Rogue River-Siskiyou National Forest
Located in southwestern Oregon, along the California/Oregon state line, the Rogue River-Siskiyou National Forest ranges from the crest of the Cascade Mountains west into the Siskiyou Mountains and nearly to the Pacific Ocean.
The Rogue River-Siskiyou National Forest embraces a treasure of botanical diversity, and is home to incredible wild and scenic rivers (more than 200 miles), isolated wildernesses (324,000 acres), outstanding fisheries and wildlife resources, and breath-taking landscapes of mountains, meadows, streams, and lakes.
Recreational opportunities abound on the Forest, from white water rafting to wildernesscamping, from lake and stream fishing to snowmobiling. Hundreds of miles of trails welcome users of all types and abilities - wheelchairs, horses, bicycles, motorcycles, snow-mobiles, cross-country and downhill skiers, and hikers. Camping facilities, boat ramps, picnic areas, and cabin and fire look-out rentals are available seasonally, some under rental or use fees.

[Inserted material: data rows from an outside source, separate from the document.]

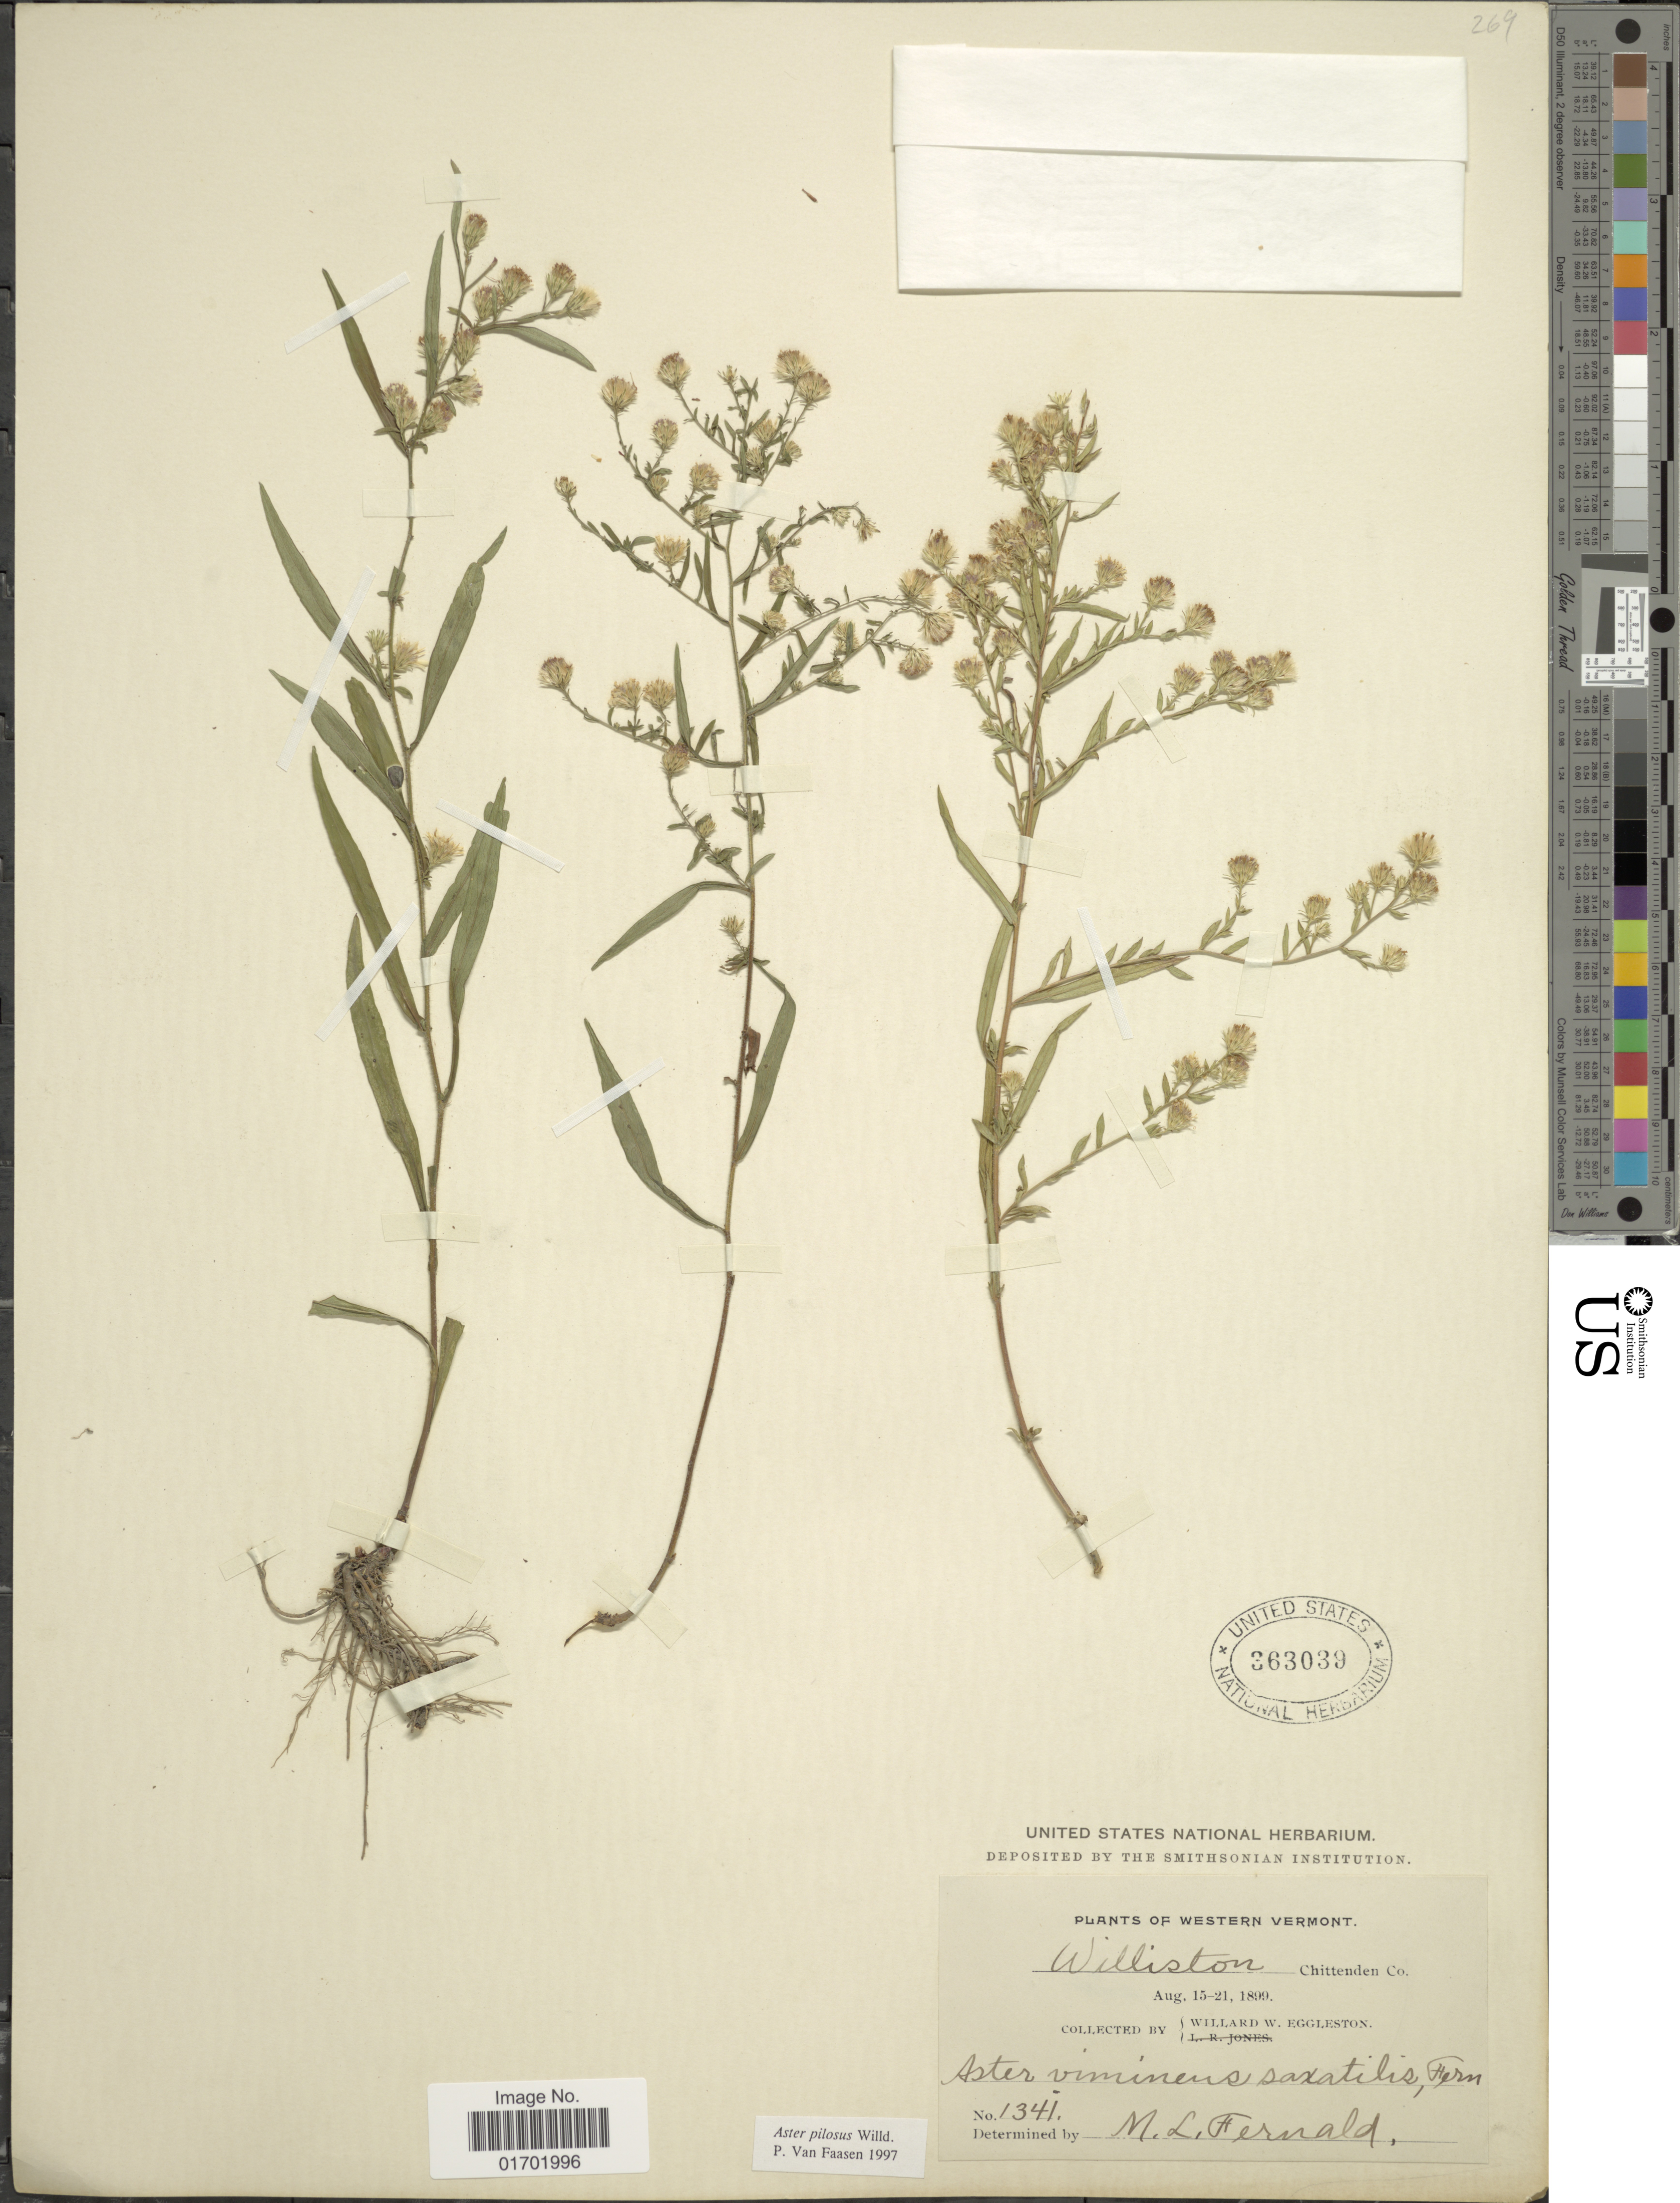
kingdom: Plantae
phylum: Tracheophyta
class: Magnoliopsida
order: Asterales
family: Asteraceae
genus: Symphyotrichum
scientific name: Symphyotrichum pilosum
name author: (Willd.) G.L. Nesom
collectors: W. W. Eggleston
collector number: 1341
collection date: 1899-08-15/1899-08-21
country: United States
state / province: Vermont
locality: Western Vermont, Williston, Chittenden Co.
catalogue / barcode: US 363039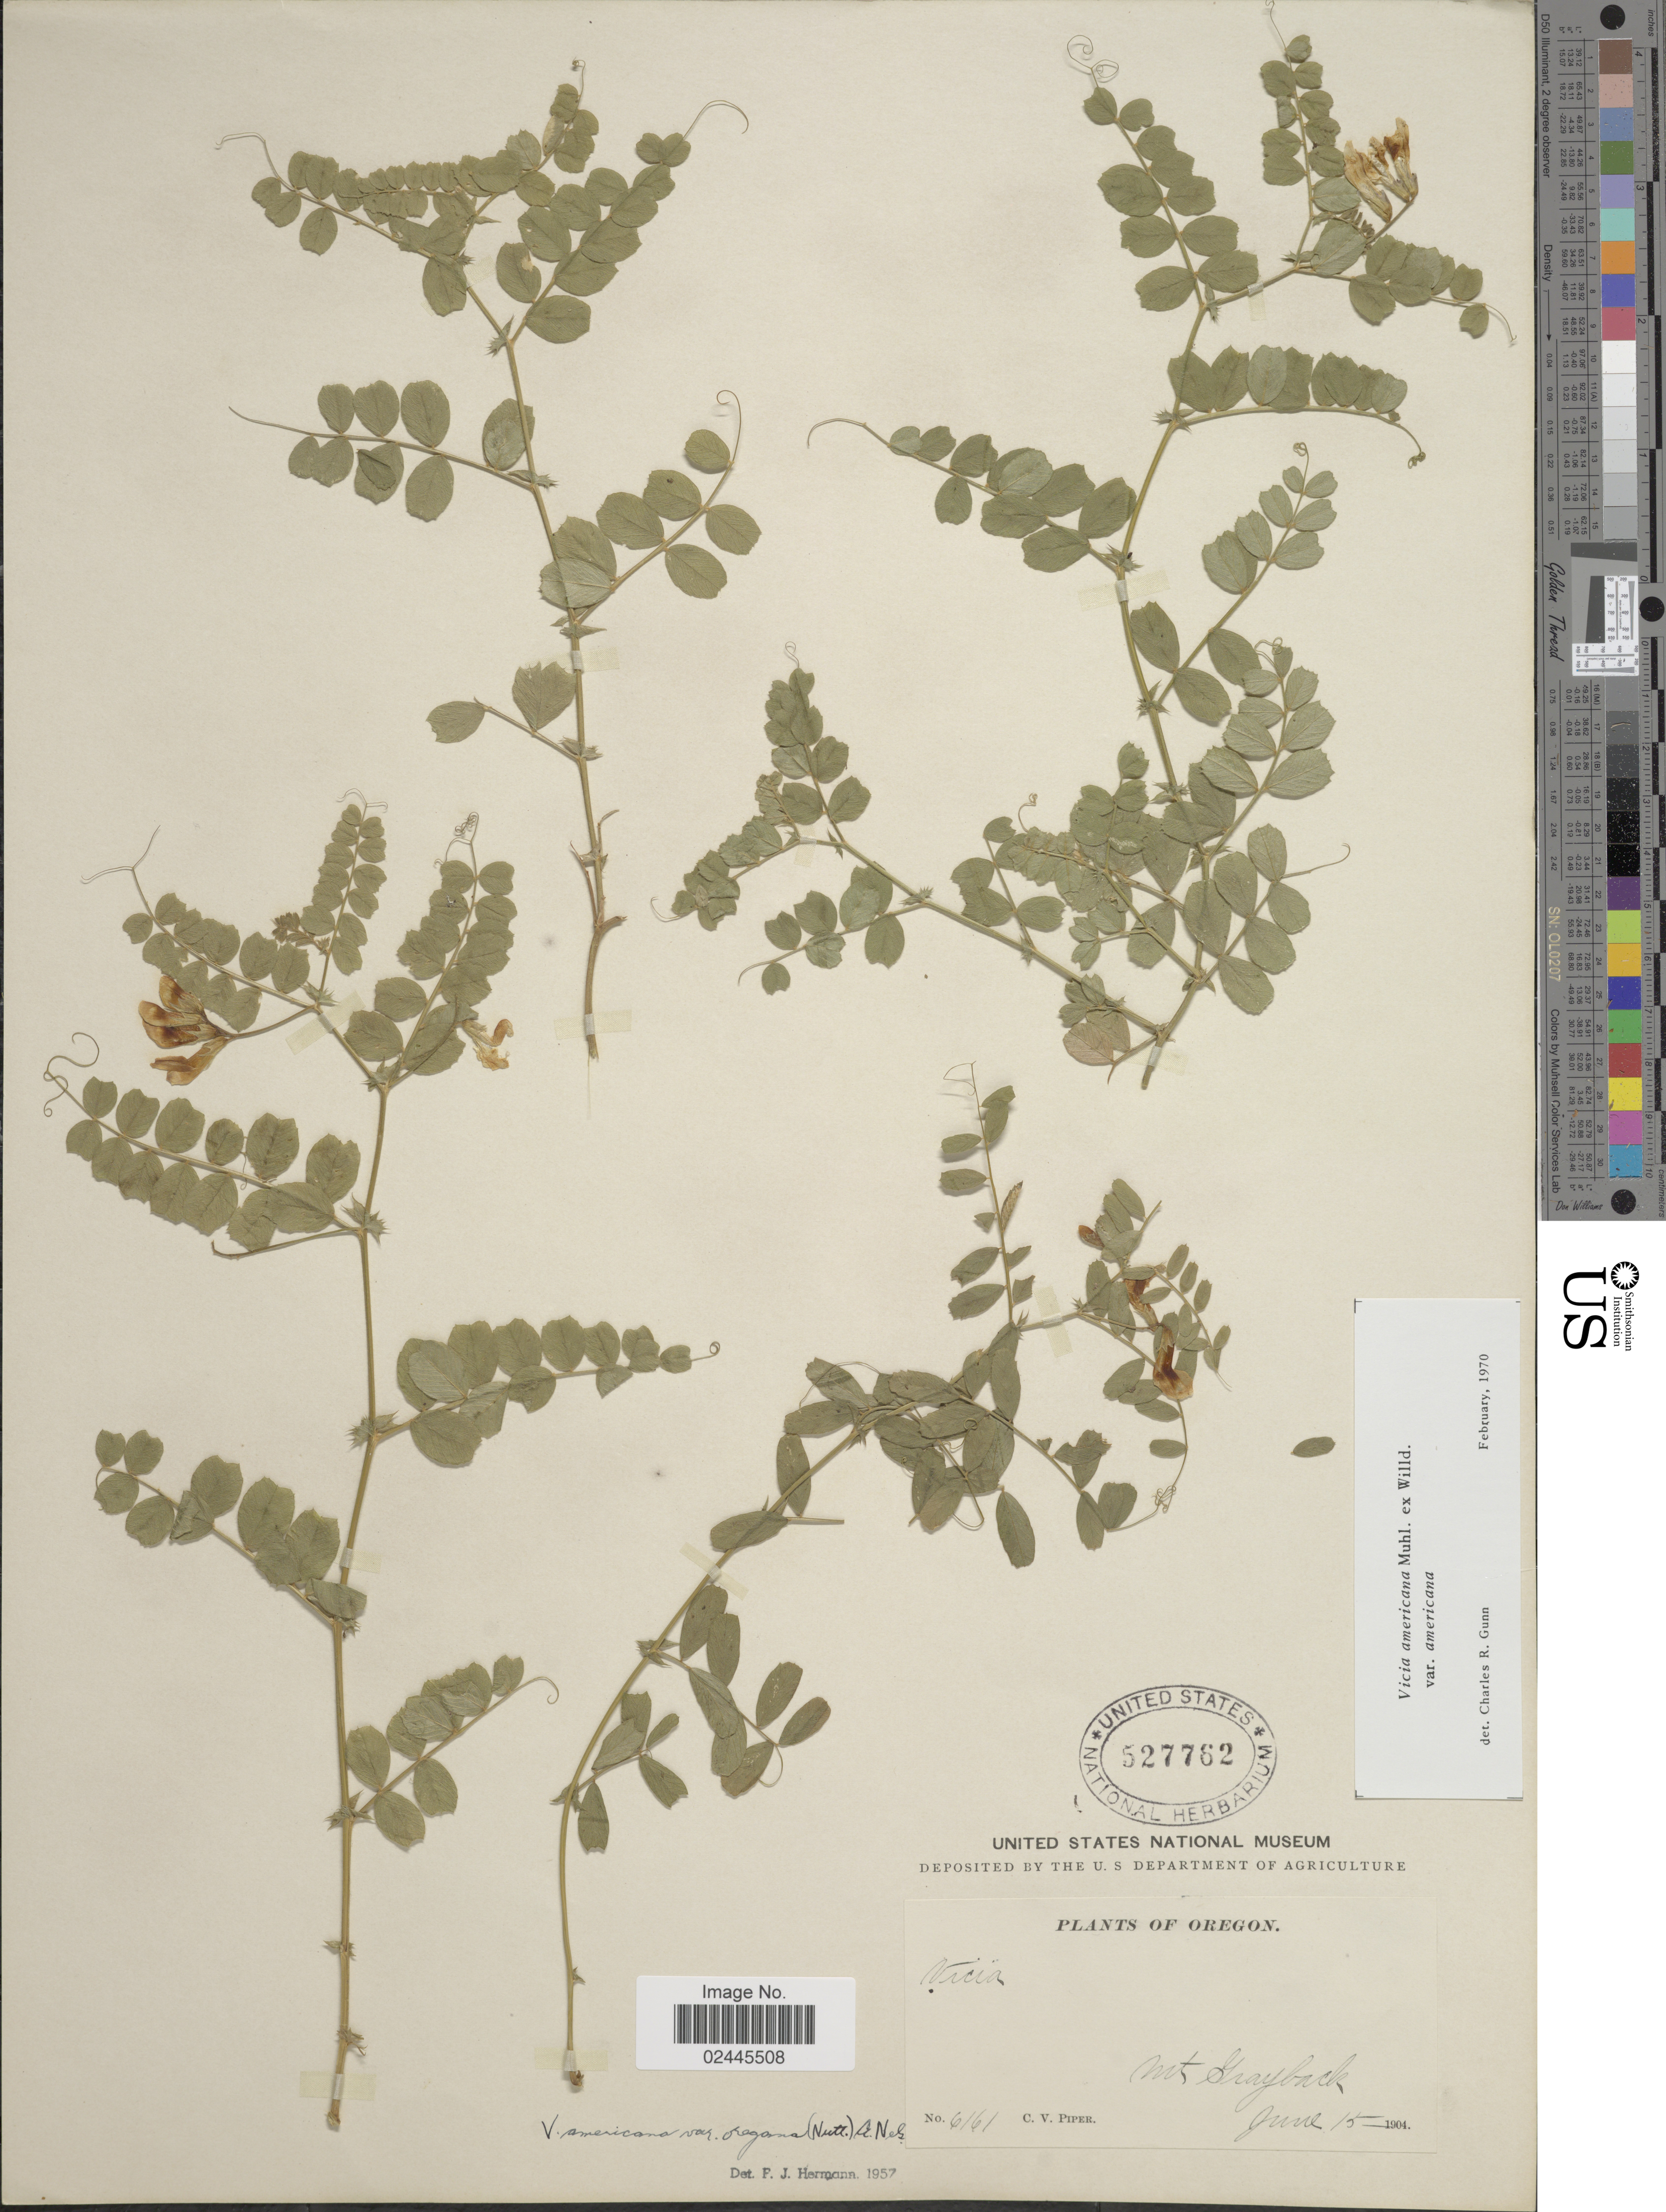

The Rogue River area covers 630,000 acres, and about 53,800 of those acres are in California. The Rogue River includes portions of three Wildernesses (Red Buttes, Rogue-Umpqua Divide, and Sky Lakes), and one Wild and Scenic River (Upper Rogue).
The Rogue River National Forest (until 1932 called the Crater National Forest) was established by President Theodore Roosevelt in 1908. The name Rogue River commemorates the Takelma Indians, whose defense of their homeland led early day French-Canadian trappers to call them les Coquins, "the Rogues."
The forest itself is composed of two separate areas of land: the Cascade Mountain and Siskiyou Mountain zones.
The Siskiyou area of this National Forest covers 1,094, 000 acres. Again, about 38,000 acres are in California. The Siskiyou area encompasses the entire Grassy Knob and Kalmiopsis Wildernesses, and shares the management of three more: Red Buttes. Siskiyou, and Wild Rogue. The Siskiyou area is also home to five Wild and Scenic Rivers: Chetco, Elk, Illinois, North Fork Smith, and Rogue. The name Siskiyou is a Cree Indian word for bob-tailed horse (bestowed in 1828by French Canadians working for the Hudson Bay Company).
The Siskiyou area embodies the most complex soils, geology, landscape, and plant communities in the Pacific Northwest. World-class wild rivers, biological diversity, remarkable fisheries resources, and complex watersheds define the Siskiyou. The Siskiyou is the most floristically diverse National Forest in the country with some extraordinary botanical resources.